(SUPPLIED MATERIAL Opens)

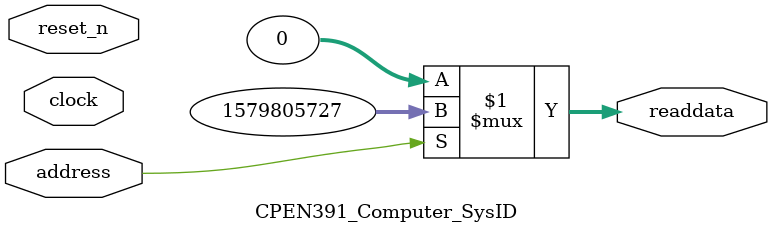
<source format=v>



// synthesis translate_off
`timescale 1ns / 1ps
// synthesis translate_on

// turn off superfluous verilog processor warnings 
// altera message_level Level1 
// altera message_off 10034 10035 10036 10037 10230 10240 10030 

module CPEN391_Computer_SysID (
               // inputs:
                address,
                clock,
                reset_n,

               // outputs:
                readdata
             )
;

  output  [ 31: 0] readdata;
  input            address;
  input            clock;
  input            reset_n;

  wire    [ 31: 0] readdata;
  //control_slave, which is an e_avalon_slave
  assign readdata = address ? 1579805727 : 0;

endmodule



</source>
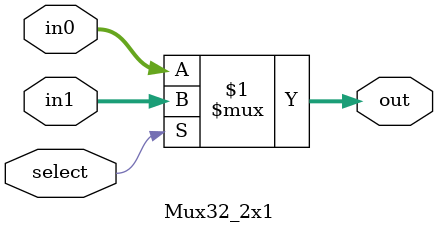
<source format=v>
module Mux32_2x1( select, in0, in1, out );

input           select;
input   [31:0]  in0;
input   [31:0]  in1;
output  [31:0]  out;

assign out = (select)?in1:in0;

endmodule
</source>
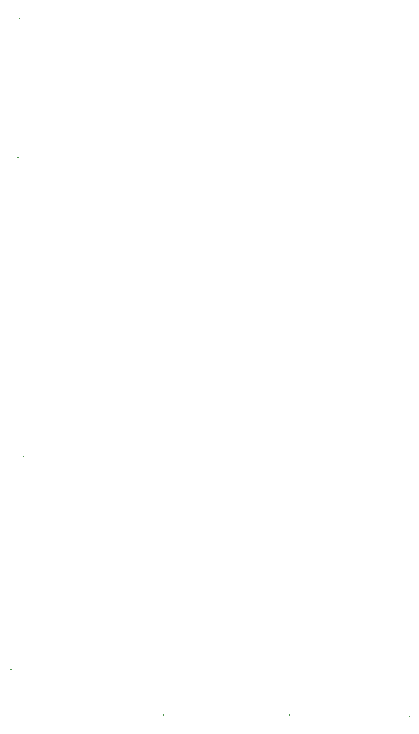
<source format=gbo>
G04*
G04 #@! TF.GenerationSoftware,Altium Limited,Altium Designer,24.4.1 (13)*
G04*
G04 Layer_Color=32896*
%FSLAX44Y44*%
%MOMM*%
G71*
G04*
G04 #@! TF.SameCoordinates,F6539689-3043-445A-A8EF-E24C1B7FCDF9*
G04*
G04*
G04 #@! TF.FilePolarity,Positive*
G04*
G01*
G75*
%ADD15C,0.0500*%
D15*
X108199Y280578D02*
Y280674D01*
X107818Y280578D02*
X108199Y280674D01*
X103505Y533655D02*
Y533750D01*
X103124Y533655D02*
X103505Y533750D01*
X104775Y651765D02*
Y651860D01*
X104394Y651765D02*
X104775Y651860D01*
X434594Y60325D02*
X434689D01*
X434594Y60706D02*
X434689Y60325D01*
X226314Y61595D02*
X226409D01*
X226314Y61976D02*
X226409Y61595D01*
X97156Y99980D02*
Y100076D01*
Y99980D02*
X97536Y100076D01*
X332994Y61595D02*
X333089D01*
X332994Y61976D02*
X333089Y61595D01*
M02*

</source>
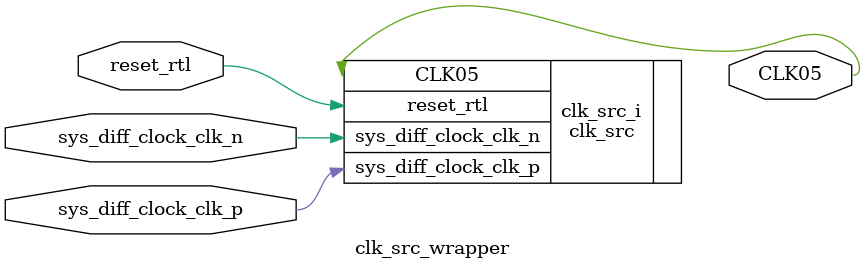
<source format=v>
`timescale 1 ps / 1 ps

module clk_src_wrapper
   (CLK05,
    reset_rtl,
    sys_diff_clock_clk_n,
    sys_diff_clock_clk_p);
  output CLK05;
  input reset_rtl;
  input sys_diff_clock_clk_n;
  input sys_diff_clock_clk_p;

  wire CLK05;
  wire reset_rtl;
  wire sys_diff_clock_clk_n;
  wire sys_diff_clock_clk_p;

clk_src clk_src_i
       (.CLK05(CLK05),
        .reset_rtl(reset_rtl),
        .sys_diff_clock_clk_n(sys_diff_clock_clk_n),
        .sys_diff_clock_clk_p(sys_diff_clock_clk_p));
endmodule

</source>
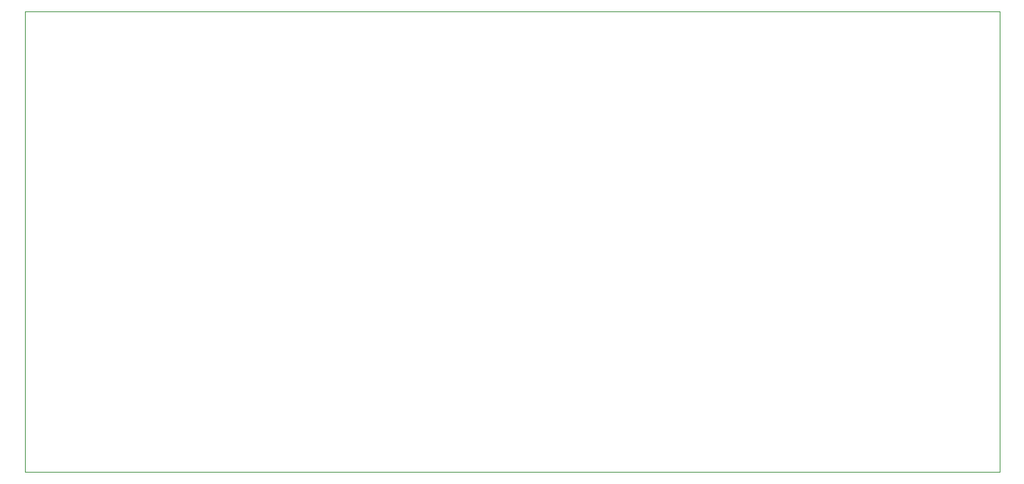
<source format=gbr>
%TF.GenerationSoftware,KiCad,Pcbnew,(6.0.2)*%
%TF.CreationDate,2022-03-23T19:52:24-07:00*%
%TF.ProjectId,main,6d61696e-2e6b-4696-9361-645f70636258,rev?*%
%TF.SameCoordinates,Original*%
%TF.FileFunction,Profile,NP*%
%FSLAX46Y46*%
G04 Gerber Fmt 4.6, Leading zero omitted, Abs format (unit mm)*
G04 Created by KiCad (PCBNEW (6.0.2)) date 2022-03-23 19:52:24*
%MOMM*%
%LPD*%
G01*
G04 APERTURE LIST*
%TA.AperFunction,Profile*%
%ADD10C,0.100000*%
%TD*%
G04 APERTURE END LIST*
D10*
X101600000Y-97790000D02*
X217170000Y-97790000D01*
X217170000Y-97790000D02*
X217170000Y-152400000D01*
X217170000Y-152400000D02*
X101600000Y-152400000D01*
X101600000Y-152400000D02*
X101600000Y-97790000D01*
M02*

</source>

(SUPPLIED MATERIAL Closes)

**PROBLEM TO WORK ON**. Restate the records word for word and drop the images.

**RESULT OF THE EXERCISE**.
<source format=v>



// synthesis translate_off
`timescale 1ns / 1ps
// synthesis translate_on

// turn off superfluous verilog processor warnings 
// altera message_level Level1 
// altera message_off 10034 10035 10036 10037 10230 10240 10030 

module CPEN391_Computer_SysID (
               // inputs:
                address,
                clock,
                reset_n,

               // outputs:
                readdata
             )
;

  output  [ 31: 0] readdata;
  input            address;
  input            clock;
  input            reset_n;

  wire    [ 31: 0] readdata;
  //control_slave, which is an e_avalon_slave
  assign readdata = address ? 1579805727 : 0;

endmodule



</source>
<source format=v>
module Mux32_2x1( select, in0, in1, out );

input           select;
input   [31:0]  in0;
input   [31:0]  in1;
output  [31:0]  out;

assign out = (select)?in1:in0;

endmodule
</source>
<source format=gbo>
G04*
G04 #@! TF.GenerationSoftware,Altium Limited,Altium Designer,24.4.1 (13)*
G04*
G04 Layer_Color=32896*
%FSLAX44Y44*%
%MOMM*%
G71*
G04*
G04 #@! TF.SameCoordinates,F6539689-3043-445A-A8EF-E24C1B7FCDF9*
G04*
G04*
G04 #@! TF.FilePolarity,Positive*
G04*
G01*
G75*
%ADD15C,0.0500*%
D15*
X108199Y280578D02*
Y280674D01*
X107818Y280578D02*
X108199Y280674D01*
X103505Y533655D02*
Y533750D01*
X103124Y533655D02*
X103505Y533750D01*
X104775Y651765D02*
Y651860D01*
X104394Y651765D02*
X104775Y651860D01*
X434594Y60325D02*
X434689D01*
X434594Y60706D02*
X434689Y60325D01*
X226314Y61595D02*
X226409D01*
X226314Y61976D02*
X226409Y61595D01*
X97156Y99980D02*
Y100076D01*
Y99980D02*
X97536Y100076D01*
X332994Y61595D02*
X333089D01*
X332994Y61976D02*
X333089Y61595D01*
M02*

</source>
<source format=v>
`timescale 1 ps / 1 ps

module clk_src_wrapper
   (CLK05,
    reset_rtl,
    sys_diff_clock_clk_n,
    sys_diff_clock_clk_p);
  output CLK05;
  input reset_rtl;
  input sys_diff_clock_clk_n;
  input sys_diff_clock_clk_p;

  wire CLK05;
  wire reset_rtl;
  wire sys_diff_clock_clk_n;
  wire sys_diff_clock_clk_p;

clk_src clk_src_i
       (.CLK05(CLK05),
        .reset_rtl(reset_rtl),
        .sys_diff_clock_clk_n(sys_diff_clock_clk_n),
        .sys_diff_clock_clk_p(sys_diff_clock_clk_p));
endmodule

</source>
<source format=gbr>
%TF.GenerationSoftware,KiCad,Pcbnew,(6.0.2)*%
%TF.CreationDate,2022-03-23T19:52:24-07:00*%
%TF.ProjectId,main,6d61696e-2e6b-4696-9361-645f70636258,rev?*%
%TF.SameCoordinates,Original*%
%TF.FileFunction,Profile,NP*%
%FSLAX46Y46*%
G04 Gerber Fmt 4.6, Leading zero omitted, Abs format (unit mm)*
G04 Created by KiCad (PCBNEW (6.0.2)) date 2022-03-23 19:52:24*
%MOMM*%
%LPD*%
G01*
G04 APERTURE LIST*
%TA.AperFunction,Profile*%
%ADD10C,0.100000*%
%TD*%
G04 APERTURE END LIST*
D10*
X101600000Y-97790000D02*
X217170000Y-97790000D01*
X217170000Y-97790000D02*
X217170000Y-152400000D01*
X217170000Y-152400000D02*
X101600000Y-152400000D01*
X101600000Y-152400000D02*
X101600000Y-97790000D01*
M02*

</source>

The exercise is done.